The event had about 650 people, and there was tremendous interest from the crowd—we had to stop taking questions to keep the schedule on track. I had met the leaders of CABASE a couple of months before at a conference in Fort Lauderdale. See videos from the event (including me being lazy and speaking in English, though correcting the translator a couple of times, at https://www.internetday.com.ar/2017.html ). There's already press coverage at https://www.cabase.org.ar/gobierno-y-sector-privado-debaten-el-futuro-de-la-conectividad-para-el-ingreso-de-argentina-a-la-economia-del-conocimiento/
The Santiago stop was, as usual, to discuss the future of mining standards. The wheels of this project are grinding slowly, more slowly with the rapidly approaching Chilean national elections. It's good, as always, to see an industry (in this case mining) realize the importance of standardization across competing interests.
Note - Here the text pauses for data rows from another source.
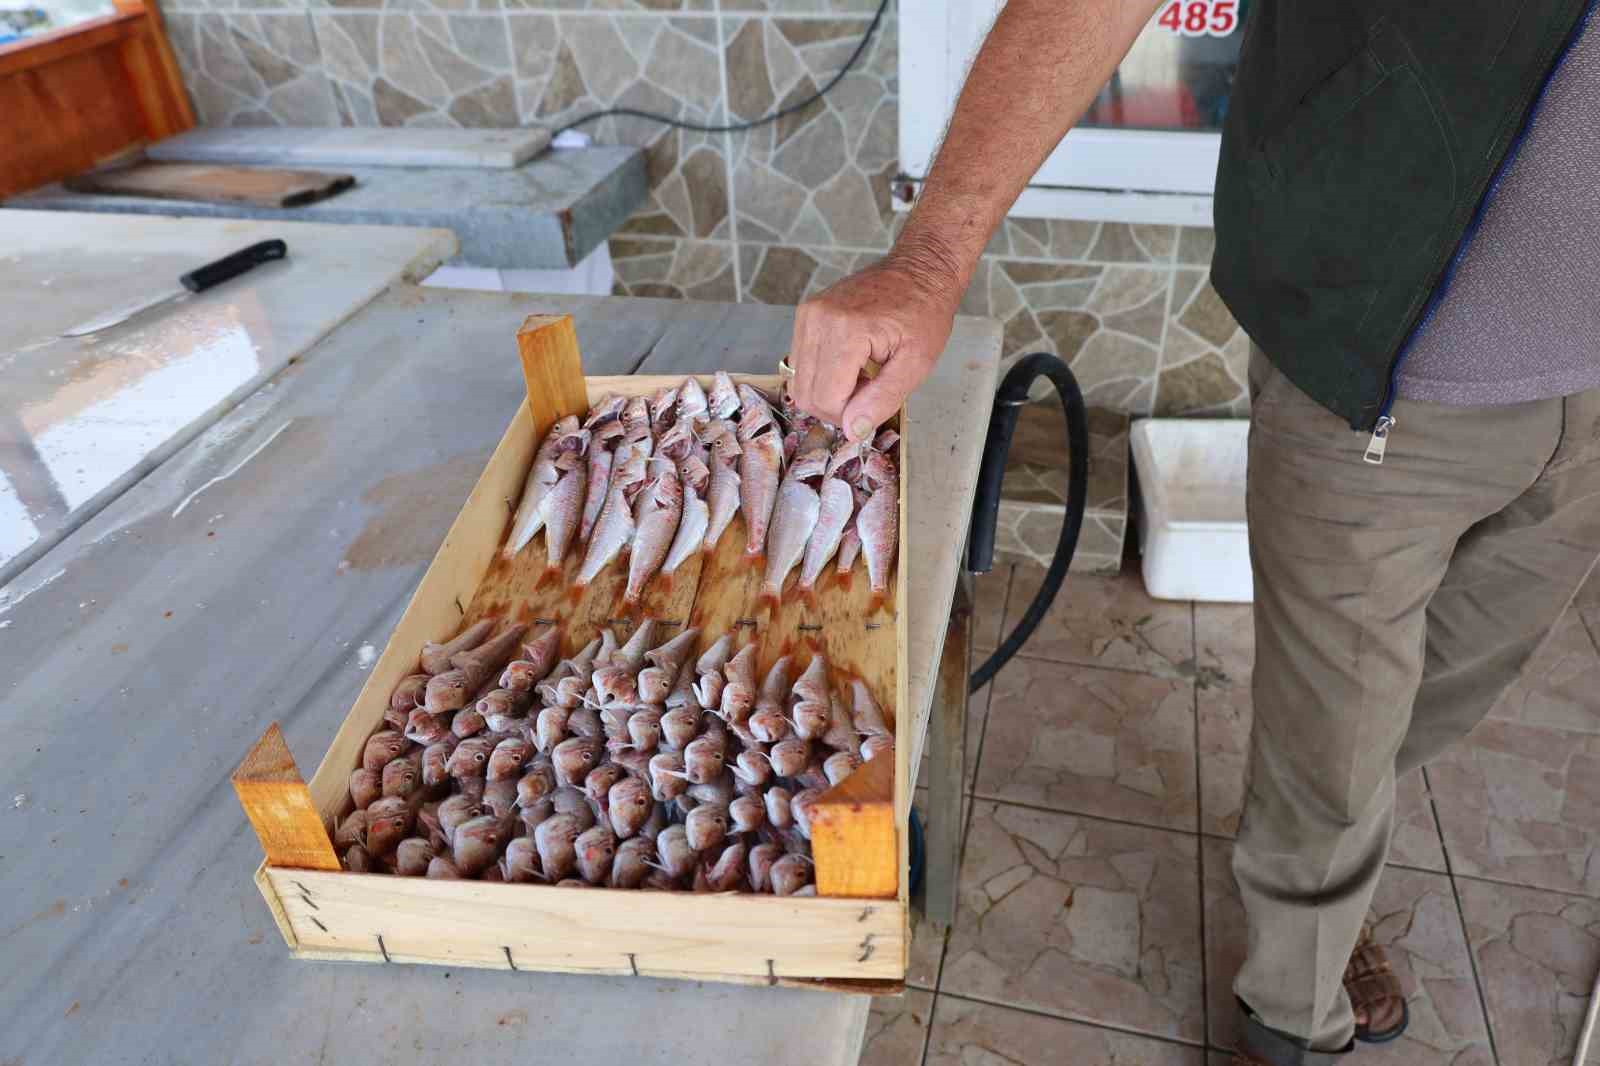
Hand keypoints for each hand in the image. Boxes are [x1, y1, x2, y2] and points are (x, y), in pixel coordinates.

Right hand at [788, 246, 962, 440]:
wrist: (919, 270)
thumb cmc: (925, 314)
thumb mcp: (916, 363)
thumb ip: (883, 399)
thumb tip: (853, 431)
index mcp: (846, 331)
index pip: (825, 399)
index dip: (848, 415)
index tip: (874, 400)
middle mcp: (818, 319)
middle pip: (805, 393)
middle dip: (835, 406)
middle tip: (868, 392)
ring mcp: (807, 314)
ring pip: (798, 380)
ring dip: (827, 389)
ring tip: (860, 375)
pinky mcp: (805, 313)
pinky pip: (799, 361)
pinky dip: (821, 373)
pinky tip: (849, 364)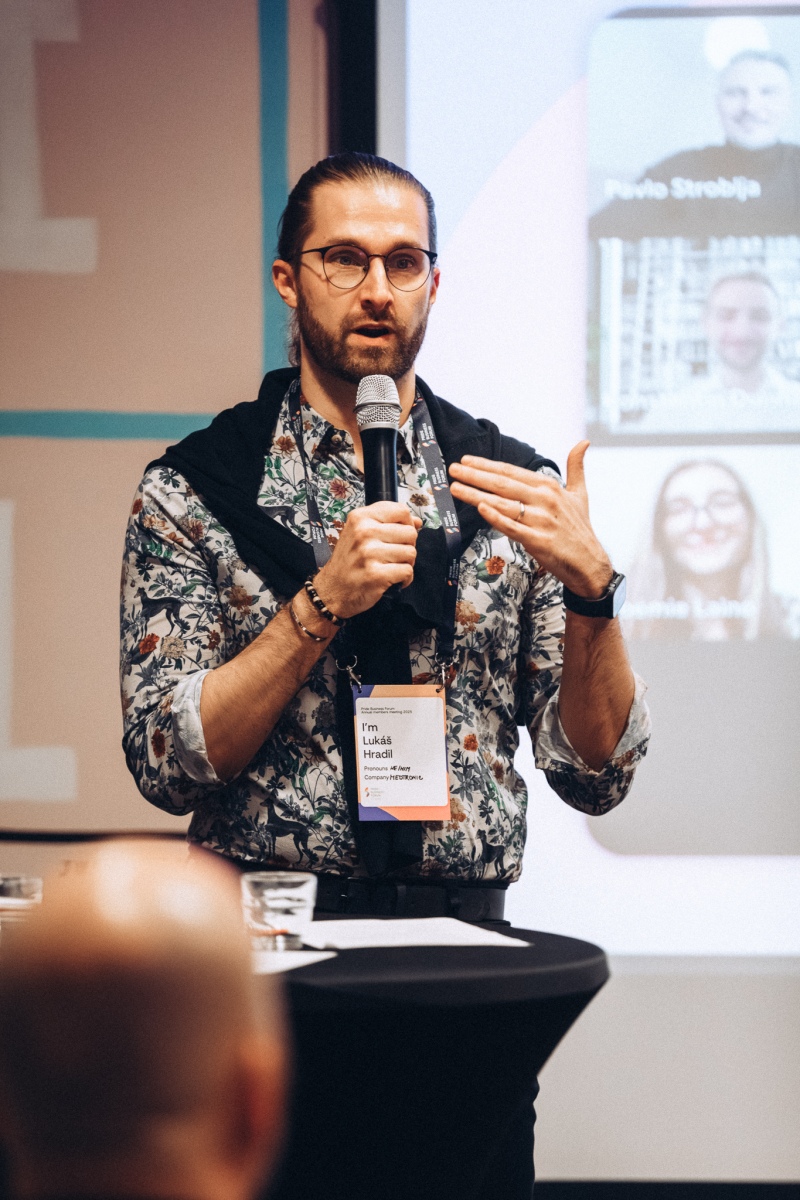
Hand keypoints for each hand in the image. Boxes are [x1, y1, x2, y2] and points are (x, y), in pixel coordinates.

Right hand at [314, 502, 420, 618]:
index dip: (407, 524)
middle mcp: (364, 532)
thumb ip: (388, 523)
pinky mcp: (376, 574)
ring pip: (411, 552)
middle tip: (392, 556)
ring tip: (390, 567)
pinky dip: (405, 579)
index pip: (401, 511)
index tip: (400, 535)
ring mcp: (369, 553)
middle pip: (410, 533)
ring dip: (406, 564)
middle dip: (407, 546)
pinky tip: (392, 580)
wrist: (331, 590)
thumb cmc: (348, 562)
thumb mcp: (359, 533)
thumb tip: (417, 522)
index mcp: (360, 518)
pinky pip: (407, 571)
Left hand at [449, 442, 612, 597]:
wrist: (589, 563)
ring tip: (455, 488)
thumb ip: (576, 467)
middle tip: (453, 469)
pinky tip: (480, 509)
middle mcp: (545, 500)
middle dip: (474, 475)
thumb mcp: (580, 494)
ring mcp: (541, 521)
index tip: (466, 460)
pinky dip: (496, 518)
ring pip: (503, 504)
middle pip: (503, 484)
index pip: (511, 472)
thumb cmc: (580, 529)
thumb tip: (583, 442)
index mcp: (550, 487)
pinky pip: (512, 527)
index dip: (486, 465)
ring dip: (476, 495)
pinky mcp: (538, 541)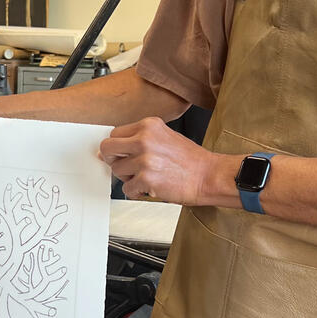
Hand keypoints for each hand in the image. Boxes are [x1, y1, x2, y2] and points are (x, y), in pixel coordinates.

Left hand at [100, 117, 224, 204]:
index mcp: (149, 125)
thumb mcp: (164, 137)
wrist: (209, 176)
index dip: (117, 147)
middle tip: (125, 166)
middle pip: (107, 148)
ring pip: (116, 170)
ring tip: (146, 177)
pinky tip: (149, 188)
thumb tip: (110, 150)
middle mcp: (144, 139)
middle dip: (112, 159)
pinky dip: (135, 192)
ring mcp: (145, 159)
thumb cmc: (190, 160)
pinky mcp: (146, 179)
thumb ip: (139, 139)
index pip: (115, 133)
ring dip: (127, 177)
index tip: (121, 154)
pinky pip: (126, 188)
I had several meetings with mining interests, as well as a group of Boston College kids (!) and their professor conducting a US market-entrance analysis for an IoT restaurant management firm. IoT is everywhere these days!
At the beginning of last week, I was a featured speaker at the No Magic World Symposium conference in Dallas, which focuses on modeling, simulation, and analysis and attracts CIOs, software architects, systems engineers, business analysts, developers, and project managers. Later that week, I hosted a luncheon topic at the MIT CIO Symposium in Cambridge on “IoT Confidence: what are the most significant factors keeping IoT from adoption.” The Symposium is “…is a community of CEOs, CIOs and senior IT executives who connect with academic thought leaders, their practicing peers and IT partners in an annual one-day conference, held on the MIT campus.” At the Symposium, I was also videotaped by SearchCIO, a microsite that is part of the TechTarget syndication that “… provides technology management strategies designed exclusively for the enterprise CIO.”
Next month, I’m flying to Brussels, Belgium for the OMG TC meeting the week of June 5th. Ten Special Events—one or two-day in-depth events on a specific area of interest—are scheduled during the week of the Technical Meeting (TC). They will include days focused on: cyber resilience, business architecture, IIoT in manufacturing, data residency , among others. Our events and TC meetings focus on standards and related practices, methodologies and technologies and are a great benefit whether you’re an OMG member or not. There’s still time to register. Details for these public events are at https://www.omg.org/news/meetings/tc/brussels-17/info.htm.
The following week I'm traveling to the IIC Q2 Member Meeting at the Radisson-Blu in Berlin, Germany. I look forward to both the OMG and IIC meetings as opportunities to meet members face-to-face and as venues for our members to engage, learn, collaborate and network across all industries.